MATERIAL FOR THIS EXERCISE —
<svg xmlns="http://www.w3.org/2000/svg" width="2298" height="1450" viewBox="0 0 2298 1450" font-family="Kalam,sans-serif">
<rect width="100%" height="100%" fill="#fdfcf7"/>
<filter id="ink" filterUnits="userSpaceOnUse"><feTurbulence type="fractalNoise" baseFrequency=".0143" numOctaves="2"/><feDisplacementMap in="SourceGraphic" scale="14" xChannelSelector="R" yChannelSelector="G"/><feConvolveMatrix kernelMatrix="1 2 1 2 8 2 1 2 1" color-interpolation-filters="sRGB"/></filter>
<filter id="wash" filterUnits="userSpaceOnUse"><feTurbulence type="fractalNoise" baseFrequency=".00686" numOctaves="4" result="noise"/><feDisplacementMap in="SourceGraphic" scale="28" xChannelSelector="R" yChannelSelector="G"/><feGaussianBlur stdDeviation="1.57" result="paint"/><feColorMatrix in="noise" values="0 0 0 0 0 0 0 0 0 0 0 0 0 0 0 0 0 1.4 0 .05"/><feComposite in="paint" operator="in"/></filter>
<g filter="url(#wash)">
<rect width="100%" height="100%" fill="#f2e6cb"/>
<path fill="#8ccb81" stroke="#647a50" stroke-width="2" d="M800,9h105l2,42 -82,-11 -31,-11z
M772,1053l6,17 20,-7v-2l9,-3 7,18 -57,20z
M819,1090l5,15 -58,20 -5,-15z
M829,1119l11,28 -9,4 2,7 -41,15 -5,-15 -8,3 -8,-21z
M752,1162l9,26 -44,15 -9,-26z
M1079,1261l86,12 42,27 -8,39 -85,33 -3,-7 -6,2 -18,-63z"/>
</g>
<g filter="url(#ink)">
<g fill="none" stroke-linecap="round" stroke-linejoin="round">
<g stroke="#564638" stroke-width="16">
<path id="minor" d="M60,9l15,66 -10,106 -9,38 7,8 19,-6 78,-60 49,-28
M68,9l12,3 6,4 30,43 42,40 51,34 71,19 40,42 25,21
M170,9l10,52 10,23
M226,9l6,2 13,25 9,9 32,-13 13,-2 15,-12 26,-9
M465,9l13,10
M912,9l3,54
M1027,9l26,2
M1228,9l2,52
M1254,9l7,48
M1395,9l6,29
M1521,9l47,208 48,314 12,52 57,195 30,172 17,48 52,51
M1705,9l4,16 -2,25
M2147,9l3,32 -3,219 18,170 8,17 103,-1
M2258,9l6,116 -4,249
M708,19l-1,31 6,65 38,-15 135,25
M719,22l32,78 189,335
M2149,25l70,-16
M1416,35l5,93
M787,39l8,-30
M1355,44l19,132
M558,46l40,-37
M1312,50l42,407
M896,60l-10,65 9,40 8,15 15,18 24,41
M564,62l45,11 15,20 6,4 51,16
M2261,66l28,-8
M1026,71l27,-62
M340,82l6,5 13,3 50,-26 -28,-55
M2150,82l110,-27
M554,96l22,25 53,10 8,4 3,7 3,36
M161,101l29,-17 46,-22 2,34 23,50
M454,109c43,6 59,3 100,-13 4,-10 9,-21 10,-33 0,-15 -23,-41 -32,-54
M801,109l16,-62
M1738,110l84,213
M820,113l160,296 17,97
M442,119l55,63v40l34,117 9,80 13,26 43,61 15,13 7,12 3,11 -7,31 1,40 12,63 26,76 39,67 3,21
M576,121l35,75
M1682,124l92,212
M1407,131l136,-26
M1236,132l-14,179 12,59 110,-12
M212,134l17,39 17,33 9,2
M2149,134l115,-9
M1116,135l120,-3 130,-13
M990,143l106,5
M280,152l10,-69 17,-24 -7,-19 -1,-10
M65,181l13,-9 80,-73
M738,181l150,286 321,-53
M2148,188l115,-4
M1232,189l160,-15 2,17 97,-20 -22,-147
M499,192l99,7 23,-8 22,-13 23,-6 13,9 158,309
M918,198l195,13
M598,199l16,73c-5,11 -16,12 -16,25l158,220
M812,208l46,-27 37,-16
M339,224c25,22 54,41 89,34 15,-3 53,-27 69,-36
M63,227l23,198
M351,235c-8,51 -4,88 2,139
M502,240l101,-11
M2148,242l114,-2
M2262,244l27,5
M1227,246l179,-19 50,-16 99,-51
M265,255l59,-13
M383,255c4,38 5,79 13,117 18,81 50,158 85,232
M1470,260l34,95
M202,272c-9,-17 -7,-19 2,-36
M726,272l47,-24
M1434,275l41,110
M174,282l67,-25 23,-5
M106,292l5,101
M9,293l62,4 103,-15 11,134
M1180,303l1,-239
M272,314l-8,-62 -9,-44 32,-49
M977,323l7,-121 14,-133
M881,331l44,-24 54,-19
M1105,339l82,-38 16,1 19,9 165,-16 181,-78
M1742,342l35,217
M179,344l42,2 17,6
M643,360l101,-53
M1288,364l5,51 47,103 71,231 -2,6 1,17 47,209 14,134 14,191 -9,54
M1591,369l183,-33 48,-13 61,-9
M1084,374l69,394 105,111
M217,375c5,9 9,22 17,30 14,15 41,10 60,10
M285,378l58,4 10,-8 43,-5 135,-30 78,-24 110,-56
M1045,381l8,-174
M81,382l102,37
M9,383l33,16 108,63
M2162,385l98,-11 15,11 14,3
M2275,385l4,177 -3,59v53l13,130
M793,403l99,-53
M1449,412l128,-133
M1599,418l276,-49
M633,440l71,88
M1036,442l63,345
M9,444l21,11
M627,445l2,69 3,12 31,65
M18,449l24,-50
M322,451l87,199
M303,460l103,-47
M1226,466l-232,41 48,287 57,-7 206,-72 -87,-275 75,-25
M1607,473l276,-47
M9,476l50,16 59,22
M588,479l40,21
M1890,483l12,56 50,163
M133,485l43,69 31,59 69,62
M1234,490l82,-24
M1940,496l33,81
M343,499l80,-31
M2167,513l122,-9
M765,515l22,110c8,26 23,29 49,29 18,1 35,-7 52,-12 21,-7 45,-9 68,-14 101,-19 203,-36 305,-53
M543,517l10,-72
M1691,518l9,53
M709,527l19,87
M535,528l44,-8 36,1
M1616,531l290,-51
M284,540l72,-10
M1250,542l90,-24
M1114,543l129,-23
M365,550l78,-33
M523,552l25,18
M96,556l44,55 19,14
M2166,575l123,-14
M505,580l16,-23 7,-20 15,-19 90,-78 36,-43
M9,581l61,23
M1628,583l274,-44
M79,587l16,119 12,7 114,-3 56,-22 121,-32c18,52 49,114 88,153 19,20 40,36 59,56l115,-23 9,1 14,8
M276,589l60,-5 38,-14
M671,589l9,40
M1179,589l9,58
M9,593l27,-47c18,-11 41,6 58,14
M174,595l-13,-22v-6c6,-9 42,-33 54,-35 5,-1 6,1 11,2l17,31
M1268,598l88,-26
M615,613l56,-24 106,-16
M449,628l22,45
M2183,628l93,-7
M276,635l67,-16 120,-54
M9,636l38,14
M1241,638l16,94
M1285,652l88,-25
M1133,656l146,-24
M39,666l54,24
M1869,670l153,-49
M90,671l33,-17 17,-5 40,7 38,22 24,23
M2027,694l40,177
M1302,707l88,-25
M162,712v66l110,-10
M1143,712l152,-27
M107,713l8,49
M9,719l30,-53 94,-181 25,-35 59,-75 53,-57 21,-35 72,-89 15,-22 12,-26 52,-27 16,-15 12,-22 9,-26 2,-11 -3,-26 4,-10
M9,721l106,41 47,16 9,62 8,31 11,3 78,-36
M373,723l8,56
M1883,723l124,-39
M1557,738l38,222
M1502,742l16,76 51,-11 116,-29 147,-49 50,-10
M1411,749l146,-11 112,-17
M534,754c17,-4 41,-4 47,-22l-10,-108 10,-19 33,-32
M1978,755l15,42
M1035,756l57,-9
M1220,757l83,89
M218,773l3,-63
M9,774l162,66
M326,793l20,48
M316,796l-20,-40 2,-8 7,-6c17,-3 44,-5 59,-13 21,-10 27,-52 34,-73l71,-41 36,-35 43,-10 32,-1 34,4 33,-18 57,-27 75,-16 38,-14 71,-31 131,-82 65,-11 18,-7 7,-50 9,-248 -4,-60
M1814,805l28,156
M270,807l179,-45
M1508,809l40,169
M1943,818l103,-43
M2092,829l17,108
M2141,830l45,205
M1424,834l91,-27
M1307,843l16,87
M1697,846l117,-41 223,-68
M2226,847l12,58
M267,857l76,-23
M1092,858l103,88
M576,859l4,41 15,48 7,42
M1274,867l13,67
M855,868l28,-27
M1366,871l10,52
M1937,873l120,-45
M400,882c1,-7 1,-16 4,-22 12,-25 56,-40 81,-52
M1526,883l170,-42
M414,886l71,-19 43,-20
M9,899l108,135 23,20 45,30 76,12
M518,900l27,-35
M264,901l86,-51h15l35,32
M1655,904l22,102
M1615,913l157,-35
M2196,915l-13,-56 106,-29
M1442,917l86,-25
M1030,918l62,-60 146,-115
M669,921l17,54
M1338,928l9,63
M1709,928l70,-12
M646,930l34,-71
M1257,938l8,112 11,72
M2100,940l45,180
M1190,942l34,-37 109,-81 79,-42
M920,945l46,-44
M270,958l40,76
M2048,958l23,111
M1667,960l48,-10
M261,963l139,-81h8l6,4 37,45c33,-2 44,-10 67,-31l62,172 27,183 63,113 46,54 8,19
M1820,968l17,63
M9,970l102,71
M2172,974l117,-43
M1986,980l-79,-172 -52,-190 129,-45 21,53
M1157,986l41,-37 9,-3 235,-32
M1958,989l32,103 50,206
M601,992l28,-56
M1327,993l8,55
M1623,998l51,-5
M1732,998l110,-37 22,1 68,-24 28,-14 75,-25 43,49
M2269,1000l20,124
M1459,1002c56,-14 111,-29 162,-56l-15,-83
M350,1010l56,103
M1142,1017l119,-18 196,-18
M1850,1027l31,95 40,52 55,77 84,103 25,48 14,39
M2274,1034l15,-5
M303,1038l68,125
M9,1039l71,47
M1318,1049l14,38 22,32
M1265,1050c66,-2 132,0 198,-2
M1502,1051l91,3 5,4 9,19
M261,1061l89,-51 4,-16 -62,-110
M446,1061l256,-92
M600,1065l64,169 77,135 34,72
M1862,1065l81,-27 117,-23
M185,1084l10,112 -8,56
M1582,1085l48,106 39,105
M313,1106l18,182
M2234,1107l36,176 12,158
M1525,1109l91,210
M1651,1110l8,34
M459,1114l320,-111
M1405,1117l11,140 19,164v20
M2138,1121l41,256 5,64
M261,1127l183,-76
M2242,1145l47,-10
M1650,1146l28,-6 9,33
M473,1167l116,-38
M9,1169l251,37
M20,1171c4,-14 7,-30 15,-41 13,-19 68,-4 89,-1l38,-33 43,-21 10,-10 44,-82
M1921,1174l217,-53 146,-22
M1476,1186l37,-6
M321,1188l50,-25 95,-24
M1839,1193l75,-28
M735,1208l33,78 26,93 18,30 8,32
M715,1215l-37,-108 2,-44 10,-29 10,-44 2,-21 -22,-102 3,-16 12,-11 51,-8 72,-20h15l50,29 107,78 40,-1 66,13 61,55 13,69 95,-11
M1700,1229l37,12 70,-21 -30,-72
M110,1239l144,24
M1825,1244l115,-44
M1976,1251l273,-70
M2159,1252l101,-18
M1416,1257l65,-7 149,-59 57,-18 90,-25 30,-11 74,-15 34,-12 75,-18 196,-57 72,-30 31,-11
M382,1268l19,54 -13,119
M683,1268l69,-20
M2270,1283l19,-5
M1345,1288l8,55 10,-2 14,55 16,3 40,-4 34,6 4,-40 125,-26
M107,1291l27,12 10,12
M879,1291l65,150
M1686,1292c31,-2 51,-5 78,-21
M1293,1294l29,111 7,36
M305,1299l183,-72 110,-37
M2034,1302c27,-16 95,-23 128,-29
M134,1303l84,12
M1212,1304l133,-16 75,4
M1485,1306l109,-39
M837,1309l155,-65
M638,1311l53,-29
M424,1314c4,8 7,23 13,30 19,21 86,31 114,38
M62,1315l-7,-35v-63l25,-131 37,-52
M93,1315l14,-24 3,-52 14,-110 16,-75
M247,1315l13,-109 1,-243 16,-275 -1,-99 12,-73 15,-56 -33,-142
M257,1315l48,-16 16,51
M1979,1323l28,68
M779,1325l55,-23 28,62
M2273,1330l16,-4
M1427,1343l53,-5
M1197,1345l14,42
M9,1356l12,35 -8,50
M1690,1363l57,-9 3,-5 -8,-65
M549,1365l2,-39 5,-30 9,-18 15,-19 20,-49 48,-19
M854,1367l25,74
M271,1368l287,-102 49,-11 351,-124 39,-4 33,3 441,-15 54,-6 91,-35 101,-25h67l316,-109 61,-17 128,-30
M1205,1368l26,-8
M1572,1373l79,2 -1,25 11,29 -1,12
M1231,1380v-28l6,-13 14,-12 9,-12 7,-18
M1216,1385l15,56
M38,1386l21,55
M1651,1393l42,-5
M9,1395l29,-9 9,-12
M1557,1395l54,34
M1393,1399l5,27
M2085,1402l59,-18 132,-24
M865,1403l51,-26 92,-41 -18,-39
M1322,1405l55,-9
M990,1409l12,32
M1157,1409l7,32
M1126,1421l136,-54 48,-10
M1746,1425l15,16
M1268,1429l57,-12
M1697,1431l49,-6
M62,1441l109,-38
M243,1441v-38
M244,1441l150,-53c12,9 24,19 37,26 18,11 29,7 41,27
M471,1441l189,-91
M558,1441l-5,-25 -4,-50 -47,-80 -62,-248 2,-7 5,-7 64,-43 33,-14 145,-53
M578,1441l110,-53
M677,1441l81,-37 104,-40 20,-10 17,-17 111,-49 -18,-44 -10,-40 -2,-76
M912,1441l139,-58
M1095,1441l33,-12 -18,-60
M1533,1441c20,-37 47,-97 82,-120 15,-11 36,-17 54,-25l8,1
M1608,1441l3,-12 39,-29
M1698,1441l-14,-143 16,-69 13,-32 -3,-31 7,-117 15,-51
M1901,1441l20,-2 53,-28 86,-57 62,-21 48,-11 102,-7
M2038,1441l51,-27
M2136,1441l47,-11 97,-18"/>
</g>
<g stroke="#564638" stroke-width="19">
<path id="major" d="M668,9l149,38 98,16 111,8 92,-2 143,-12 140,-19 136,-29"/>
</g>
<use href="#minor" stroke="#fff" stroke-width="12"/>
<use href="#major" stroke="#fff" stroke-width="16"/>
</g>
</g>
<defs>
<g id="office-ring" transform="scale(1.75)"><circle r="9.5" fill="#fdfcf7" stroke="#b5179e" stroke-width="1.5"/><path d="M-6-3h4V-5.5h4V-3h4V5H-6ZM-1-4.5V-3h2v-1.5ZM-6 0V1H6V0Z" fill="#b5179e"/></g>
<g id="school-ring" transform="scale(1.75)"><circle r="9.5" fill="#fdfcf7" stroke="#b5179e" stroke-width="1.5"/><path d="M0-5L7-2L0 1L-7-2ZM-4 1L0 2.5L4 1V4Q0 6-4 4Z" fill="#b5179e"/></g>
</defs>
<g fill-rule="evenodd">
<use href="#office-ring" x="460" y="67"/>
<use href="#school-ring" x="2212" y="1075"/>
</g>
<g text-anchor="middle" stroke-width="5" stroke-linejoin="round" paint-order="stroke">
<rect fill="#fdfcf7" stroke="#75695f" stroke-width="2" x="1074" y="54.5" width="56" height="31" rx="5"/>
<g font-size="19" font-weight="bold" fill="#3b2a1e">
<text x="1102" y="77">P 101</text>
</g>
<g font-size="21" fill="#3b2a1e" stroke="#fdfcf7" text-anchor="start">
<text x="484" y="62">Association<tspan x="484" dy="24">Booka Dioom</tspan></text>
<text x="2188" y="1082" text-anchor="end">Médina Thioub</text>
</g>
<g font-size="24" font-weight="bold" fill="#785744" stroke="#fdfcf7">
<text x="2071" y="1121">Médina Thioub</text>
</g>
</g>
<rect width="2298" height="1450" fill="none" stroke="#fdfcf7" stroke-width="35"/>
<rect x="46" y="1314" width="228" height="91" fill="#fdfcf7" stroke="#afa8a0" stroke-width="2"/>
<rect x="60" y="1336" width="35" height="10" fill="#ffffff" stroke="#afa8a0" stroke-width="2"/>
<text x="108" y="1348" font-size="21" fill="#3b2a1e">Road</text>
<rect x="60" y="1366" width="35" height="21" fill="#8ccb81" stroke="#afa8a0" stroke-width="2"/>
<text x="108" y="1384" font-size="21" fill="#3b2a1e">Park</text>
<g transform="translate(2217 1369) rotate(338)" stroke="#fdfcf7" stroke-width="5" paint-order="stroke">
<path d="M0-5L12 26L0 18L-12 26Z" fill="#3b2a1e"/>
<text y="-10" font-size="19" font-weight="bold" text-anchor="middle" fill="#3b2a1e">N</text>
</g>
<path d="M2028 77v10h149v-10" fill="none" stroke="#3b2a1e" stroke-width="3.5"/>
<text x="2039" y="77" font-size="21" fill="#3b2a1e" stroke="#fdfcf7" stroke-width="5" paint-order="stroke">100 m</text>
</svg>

EXERCISE BRIEF —
The answer must be a single number: the count of lines in the entries above that contain "office".

RESPONSE TO THIS TASK —
2